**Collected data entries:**
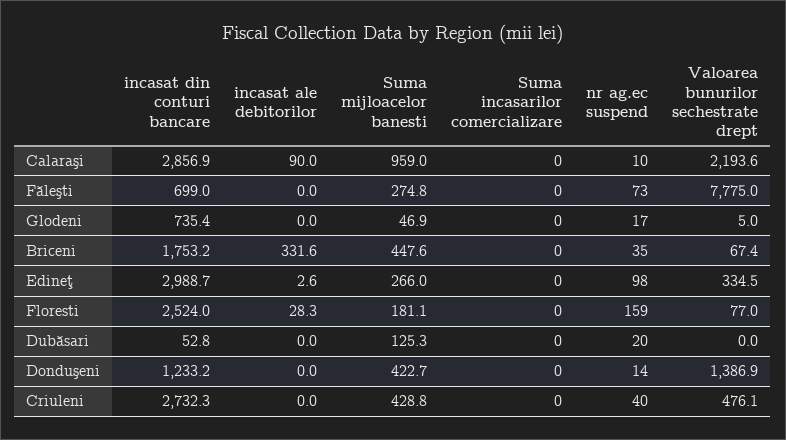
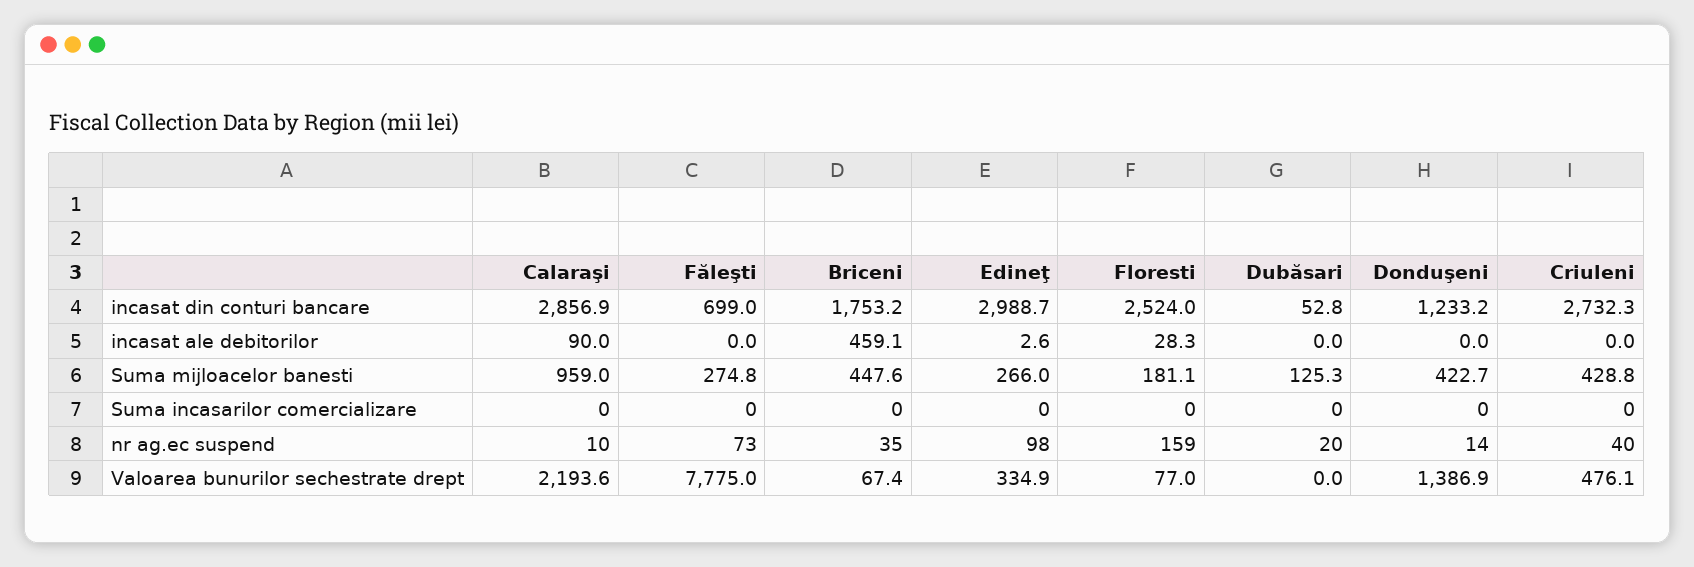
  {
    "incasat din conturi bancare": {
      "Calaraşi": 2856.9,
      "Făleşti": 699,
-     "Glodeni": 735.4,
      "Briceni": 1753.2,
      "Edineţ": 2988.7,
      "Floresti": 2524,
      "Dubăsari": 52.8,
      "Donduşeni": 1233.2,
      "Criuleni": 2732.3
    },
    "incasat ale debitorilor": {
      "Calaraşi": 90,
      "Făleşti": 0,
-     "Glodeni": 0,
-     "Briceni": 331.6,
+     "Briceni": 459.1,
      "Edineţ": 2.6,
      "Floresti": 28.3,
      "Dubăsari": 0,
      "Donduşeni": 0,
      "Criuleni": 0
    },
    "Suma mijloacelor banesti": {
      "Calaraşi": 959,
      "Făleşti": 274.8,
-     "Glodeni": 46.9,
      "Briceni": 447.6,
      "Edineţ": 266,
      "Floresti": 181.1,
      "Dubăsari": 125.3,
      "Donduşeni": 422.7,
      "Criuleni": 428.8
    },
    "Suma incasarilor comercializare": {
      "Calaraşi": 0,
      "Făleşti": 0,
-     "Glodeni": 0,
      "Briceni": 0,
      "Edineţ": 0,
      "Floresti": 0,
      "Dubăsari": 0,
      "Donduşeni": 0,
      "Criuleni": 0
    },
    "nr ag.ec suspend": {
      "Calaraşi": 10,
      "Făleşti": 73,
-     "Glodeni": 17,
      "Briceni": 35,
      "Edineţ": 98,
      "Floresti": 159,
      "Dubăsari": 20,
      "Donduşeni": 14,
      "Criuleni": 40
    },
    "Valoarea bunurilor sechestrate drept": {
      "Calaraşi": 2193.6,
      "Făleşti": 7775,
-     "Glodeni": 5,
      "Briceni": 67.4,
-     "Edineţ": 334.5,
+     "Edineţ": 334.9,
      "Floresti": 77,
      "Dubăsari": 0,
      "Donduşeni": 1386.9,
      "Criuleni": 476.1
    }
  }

==

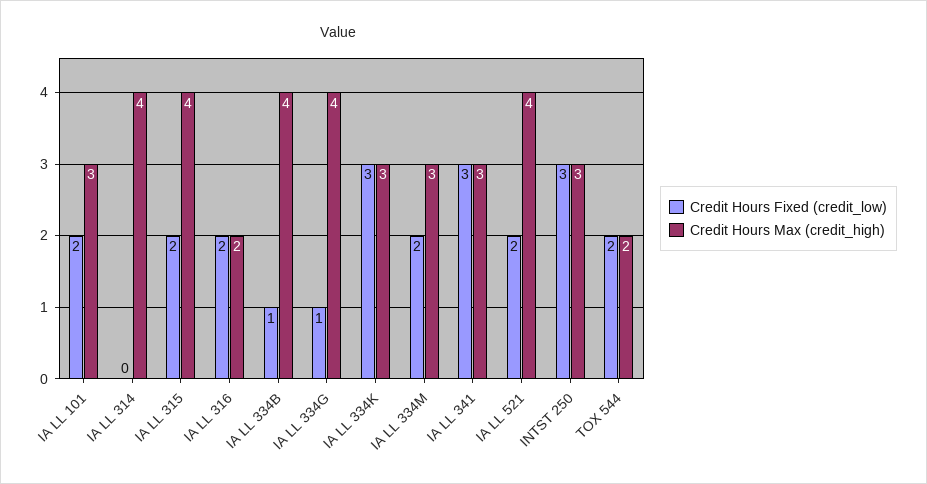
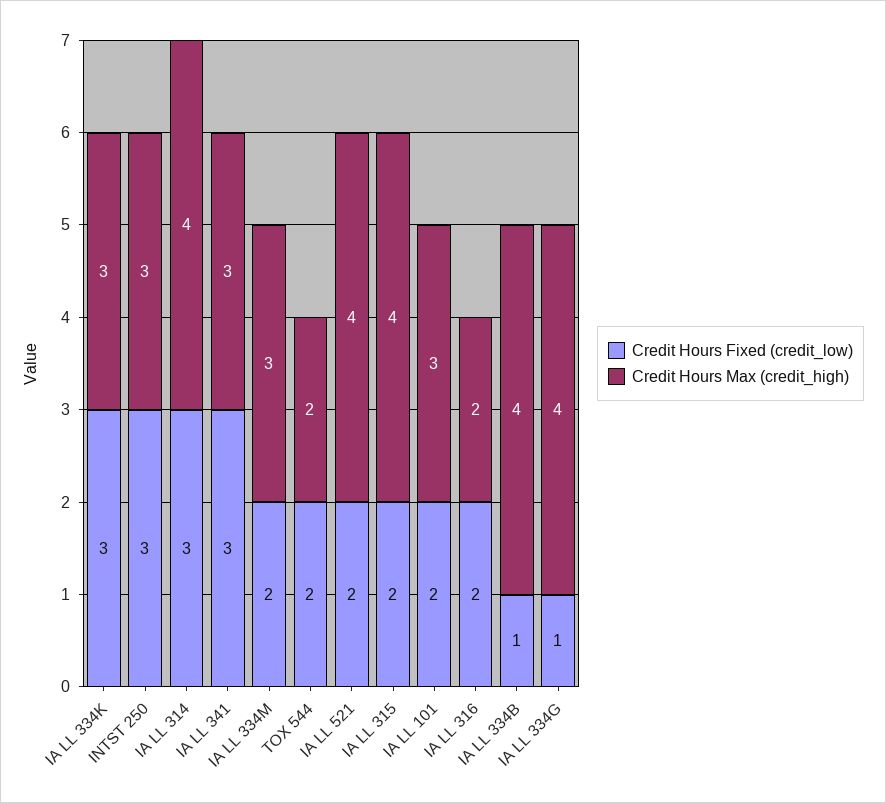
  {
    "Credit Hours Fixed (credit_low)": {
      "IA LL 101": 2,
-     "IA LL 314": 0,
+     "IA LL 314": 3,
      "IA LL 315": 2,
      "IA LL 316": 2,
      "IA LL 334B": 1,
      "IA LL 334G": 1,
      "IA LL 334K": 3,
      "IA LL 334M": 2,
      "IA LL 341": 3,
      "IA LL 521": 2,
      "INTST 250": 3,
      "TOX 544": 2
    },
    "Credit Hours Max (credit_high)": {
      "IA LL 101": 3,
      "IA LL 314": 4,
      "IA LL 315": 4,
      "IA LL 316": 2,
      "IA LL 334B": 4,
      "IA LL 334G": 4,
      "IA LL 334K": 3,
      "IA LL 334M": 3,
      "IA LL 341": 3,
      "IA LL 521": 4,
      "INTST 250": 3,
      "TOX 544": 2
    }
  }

==

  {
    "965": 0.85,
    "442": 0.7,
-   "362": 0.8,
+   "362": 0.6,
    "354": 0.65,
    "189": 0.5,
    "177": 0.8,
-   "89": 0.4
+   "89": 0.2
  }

**Goal of the exercise:**
Show all lines above that contain "Hours".

**Task output:**
    "Credit Hours Fixed (credit_low)": {
    "Credit Hours Max (credit_high)": {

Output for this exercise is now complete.